_Exercise aim_. Transcribe every entry precisely, omitting nothing.

━━━━━ Source data ━━━━━

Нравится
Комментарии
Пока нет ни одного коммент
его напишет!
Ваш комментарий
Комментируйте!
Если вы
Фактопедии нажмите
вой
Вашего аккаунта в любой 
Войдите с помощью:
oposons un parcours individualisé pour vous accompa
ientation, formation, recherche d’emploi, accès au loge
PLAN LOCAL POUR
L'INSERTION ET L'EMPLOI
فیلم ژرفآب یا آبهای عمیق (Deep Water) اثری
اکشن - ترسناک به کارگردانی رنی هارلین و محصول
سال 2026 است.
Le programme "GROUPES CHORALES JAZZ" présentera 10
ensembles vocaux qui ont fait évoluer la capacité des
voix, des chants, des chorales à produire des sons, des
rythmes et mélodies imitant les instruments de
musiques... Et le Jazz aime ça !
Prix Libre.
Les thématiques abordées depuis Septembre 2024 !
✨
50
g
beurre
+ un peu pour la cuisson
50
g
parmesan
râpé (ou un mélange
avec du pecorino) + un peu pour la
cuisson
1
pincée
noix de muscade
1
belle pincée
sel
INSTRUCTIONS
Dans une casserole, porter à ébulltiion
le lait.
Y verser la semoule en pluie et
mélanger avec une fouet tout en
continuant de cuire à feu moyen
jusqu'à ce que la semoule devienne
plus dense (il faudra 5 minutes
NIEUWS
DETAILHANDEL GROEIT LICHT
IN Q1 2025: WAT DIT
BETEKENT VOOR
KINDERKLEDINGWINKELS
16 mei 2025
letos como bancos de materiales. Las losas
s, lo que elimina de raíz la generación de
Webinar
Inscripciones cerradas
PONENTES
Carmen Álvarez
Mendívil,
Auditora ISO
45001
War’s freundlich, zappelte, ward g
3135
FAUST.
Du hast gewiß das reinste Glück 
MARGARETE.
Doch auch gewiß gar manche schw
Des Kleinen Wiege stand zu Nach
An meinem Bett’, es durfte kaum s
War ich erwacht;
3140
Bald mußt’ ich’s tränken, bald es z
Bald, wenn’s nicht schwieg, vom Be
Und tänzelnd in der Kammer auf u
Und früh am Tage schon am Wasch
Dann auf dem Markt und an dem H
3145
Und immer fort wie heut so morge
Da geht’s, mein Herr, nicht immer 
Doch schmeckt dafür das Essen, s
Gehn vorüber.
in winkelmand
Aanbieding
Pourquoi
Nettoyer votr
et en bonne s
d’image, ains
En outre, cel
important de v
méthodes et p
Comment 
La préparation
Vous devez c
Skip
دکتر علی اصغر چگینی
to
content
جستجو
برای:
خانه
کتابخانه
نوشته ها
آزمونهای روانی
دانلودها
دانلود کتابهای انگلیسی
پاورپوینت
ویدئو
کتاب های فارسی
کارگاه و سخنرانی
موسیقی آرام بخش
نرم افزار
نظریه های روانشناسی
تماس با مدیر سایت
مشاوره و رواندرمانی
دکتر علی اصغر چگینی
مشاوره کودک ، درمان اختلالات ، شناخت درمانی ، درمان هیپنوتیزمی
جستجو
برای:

━━━━━

_Answer box_.
Нравится
Комментарии
Пока нет ни одного коммент
его напишет!
Ваш комментарий
Комментируйте!
Если вы
Фактопедии нажмите
вой
Вашего аккаунта в любой 
Войдите с помощью:
oposons un parcours individualisé pour vous accompa
ientation, formation, recherche d’emploi, accès au loge
PLAN LOCAL POUR
L'INSERTION ET L'EMPLOI
فیلم ژرفآب یا آبهای عمیق (Deep Water) اثری
اکشن - ترسناک به کارگردانی رنی هارلین و محصول
سال 2026 است.
Le programme "GROUPES CHORALES JAZZ" présentera 10
ensembles vocaux qui ont fait évoluer la capacité des
voix, des chants, des chorales à produire des sons, des
rythmes et mélodies imitant les instruments de
musiques... Et le Jazz aime ça !
Prix Libre.
Les thématiques abordées depuis Septembre 2024 !
✨
50
g
beurre
+ un peu pour la cuisson
50
g
parmesan
râpé (ou un mélange
avec du pecorino) + un peu pour la
cuisson
1
pincée
noix de muscade
1
belle pincée
sel
INSTRUCTIONS
Dans une casserole, porter à ébulltiion
le lait.
Y verser la semoule en pluie et
mélanger avec une fouet tout en
continuant de cuire à feu moyen
jusqu'à ce que la semoule devienne
plus dense (il faudra 5 minutes
NIEUWS
DETAILHANDEL GROEIT LICHT
IN Q1 2025: WAT DIT
BETEKENT VOOR
KINDERKLEDINGWINKELS
16 mei 2025
letos como bancos de materiales. Las losas
s, lo que elimina de raíz la generación de
Webinar
Inscripciones cerradas
PONENTES
Carmen Álvarez
Mendívil,
Auditora ISO
45001
War’s freundlich, zappelte, ward g
3135
FAUST.
Du hast gewiß das reinste Glück 
MARGARETE.
Doch auch gewiß gar manche schw
Des Kleinen Wiege stand zu Nach
An meinem Bett’, es durfte kaum s
War ich erwacht;
3140
Bald mußt’ ich’s tränken, bald es z
Bald, wenn’s nicht schwieg, vom Be
Und tänzelnd in der Kammer auf u
Und früh am Tage schon am Wasch
Dann auf dem Markt und an dem H
3145
Und immer fort wie heut so morge
Da geht’s, mein Herr, nicht immer 
Doch schmeckt dafür das Essen, s
Gehn vorüber.
in winkelmand
Aanbieding
Pourquoi
Nettoyer votr
et en bonne s
d’image, ains
En outre, cel
important de v
méthodes et p
Comment 
La préparation
Vous devez c
Skip
دکتر علی اصغر چگینی
to
content
جستجو
برای:
خانه
کتابخانه
نوشته ها
آزمونهای روانی
دانلودها
دانلود کتابهای انگلیسی
پاورپوینت
ویدئو
کتاب های فارسی
کارگاه و سخنرانی
موسیقی آرام بخش
نرم افزار
نظریه های روانشناسی
تماس با مدیر سایت
مشاوره و رواندرمانی
دکتر علی اصغر چگینی
مشاوره کودک ، درمان اختلالات ، شناخت درمانی ، درمان هیپنوتیزمی
جستجو
برای:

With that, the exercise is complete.